Steinn Sigurðsson Astro 120 - 3


SOME say the world will end in fire,
Some say in ice.
From what I've tasted of desire
I hold with those who favor fire.
But if it had to perish twice,
I think I know enough of hate
To know that for destruction ice
Is also great
And would suffice.

Eschatology.

We may contemplate, but probably not know, how the universe will end.
Not the "world" - that we know - although we do not know how humanity will end.
Rather we can consider how the observable universe may end.

All scenarios predict a very long probably lifetime for the universe, although some could lead to annihilation of time scales as short as billions of years (or shorter with but with very low probability).

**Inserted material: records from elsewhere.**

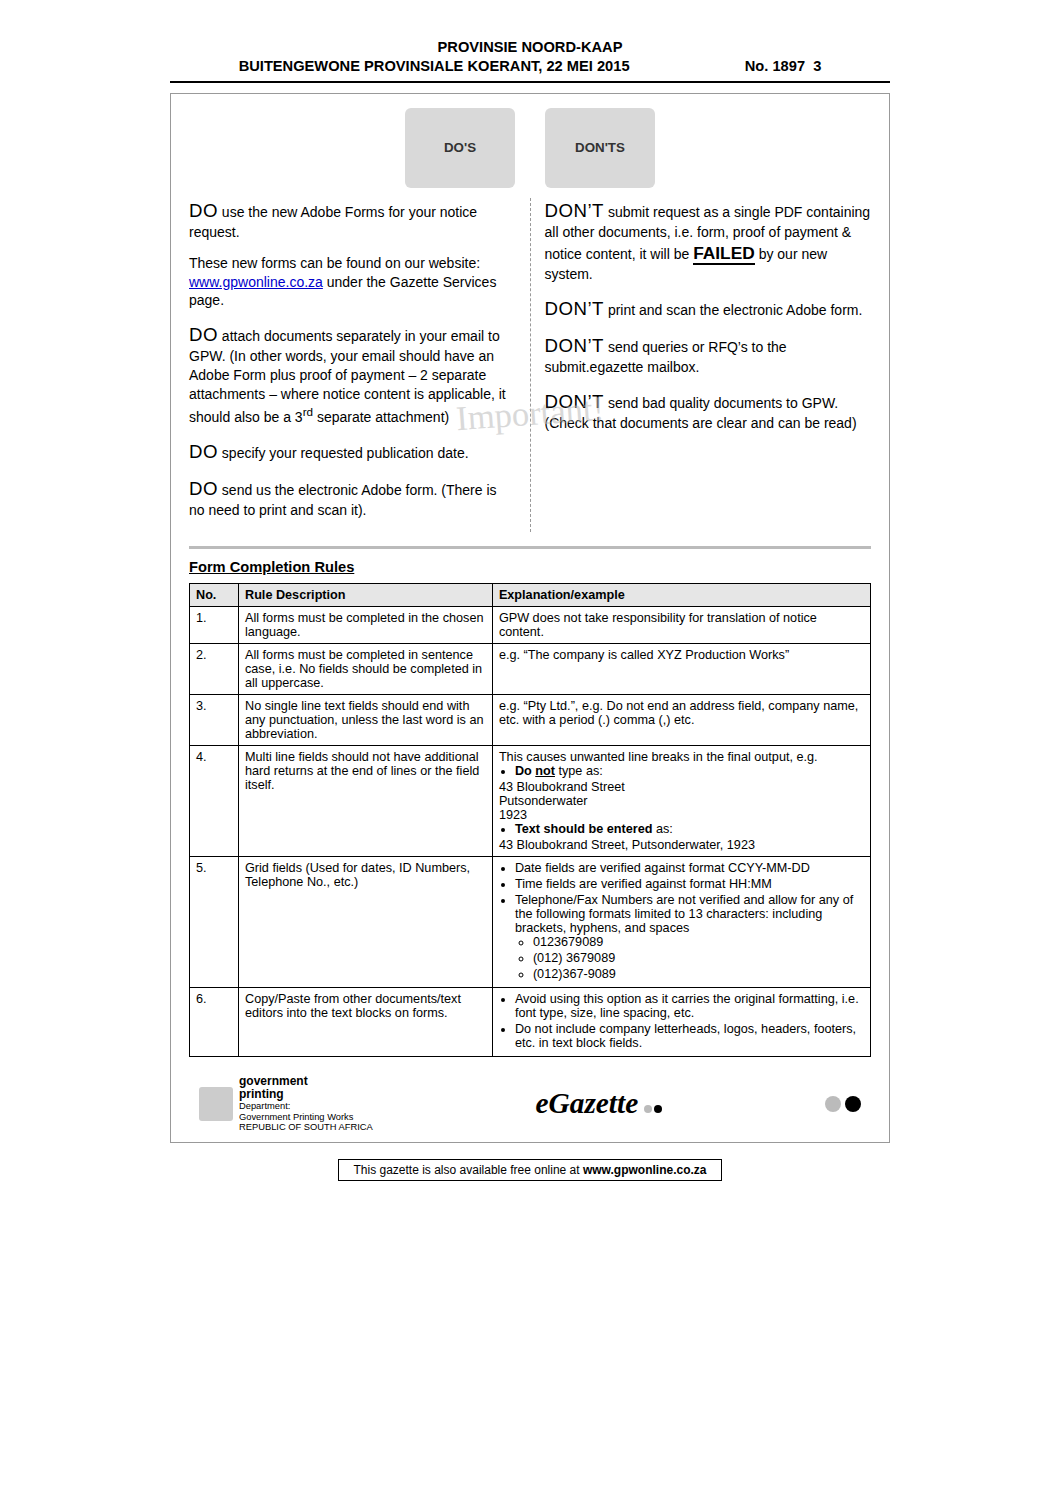PROVINSIE NOORD-KAAP
BUITENGEWONE PROVINSIALE KOERANT, 22 MEI 2015 No. 1897 3
DO'S
DON'TS
DO use the new Adobe Forms for your notice request.
These new forms can be found on our website: www.gpwonline.co.za under the Gazette Services page.
DO attach documents separately in your email to GPW. (In other words, your email should have an Adobe Form plus proof of payment – 2 separate attachments – where notice content is applicable, it should also be a 3rd separate attachment)
DO specify your requested publication date.
DO send us the electronic Adobe form. (There is no need to print and scan it).
DON’T submit request as a single PDF containing all other documents, i.e. form, proof of payment & notice content, it will be FAILED by our new system.
DON’T print and scan the electronic Adobe form.
DON’T send queries or RFQ’s to the submit.egazette mailbox.
DON’T send bad quality documents to GPW. (Check that documents are clear and can be read)
Important!
Form Completion Rules
| No. | Rule Description | Explanation/example |
| --- | --- | --- |
| 1. | All forms must be completed in the chosen language. | GPW does not take responsibility for translation of notice content. |
| 2. | All forms must be completed in sentence case, i.e. No fields should be completed in all uppercase. | e.g. “The company is called XYZ Production Works” |
| 3. | No single line text fields should end with any punctuation, unless the last word is an abbreviation. | e.g. “Pty Ltd.”, e.g. Do not end an address field, company name, etc. with a period (.) comma (,) etc. |
| 4. | Multi line fields should not have additional hard returns at the end of lines or the field itself. | This causes unwanted line breaks in the final output, e.g. Do not type as: 43 Bloubokrand Street Putsonderwater 1923 Text should be entered as: 43 Bloubokrand Street, Putsonderwater, 1923 |
| 5. | Grid fields (Used for dates, ID Numbers, Telephone No., etc.) | Date fields are verified against format CCYY-MM-DD Time fields are verified against format HH:MM Telephone/Fax Numbers are not verified and allow for any of the following formats limited to 13 characters: including brackets, hyphens, and spaces 0123679089 (012) 3679089 (012)367-9089 |
| 6. | Copy/Paste from other documents/text editors into the text blocks on forms. | Avoid using this option as it carries the original formatting, i.e. font type, size, line spacing, etc. Do not include company letterheads, logos, headers, footers, etc. in text block fields. |
government
printing
Department:
Government Printing Works
REPUBLIC OF SOUTH AFRICA
eGazette
This gazette is also available free online at www.gpwonline.co.za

All variations of these scenarios could take place embedded in a larger "multiverse" setting.
Our local observable universe might be annihilated, but the rest go on much longer, possibly forever.


Anthropic Principle

The weak anthropic principle is severely skewed by observer bias.
It may simply be a statement of possibility, that life can exist in some circumstances, and that the universe is large and diverse enough that this occurs. This may imply a very large universe, much larger than the observable universe, and possibly diverse in the physical properties and state of the different patches of the universe.

The strong anthropic principle is contentious. Possibly untestable.

The final anthropic principle is gross wishful thinking, or naive theology.
The interesting question is whether it is true anyway.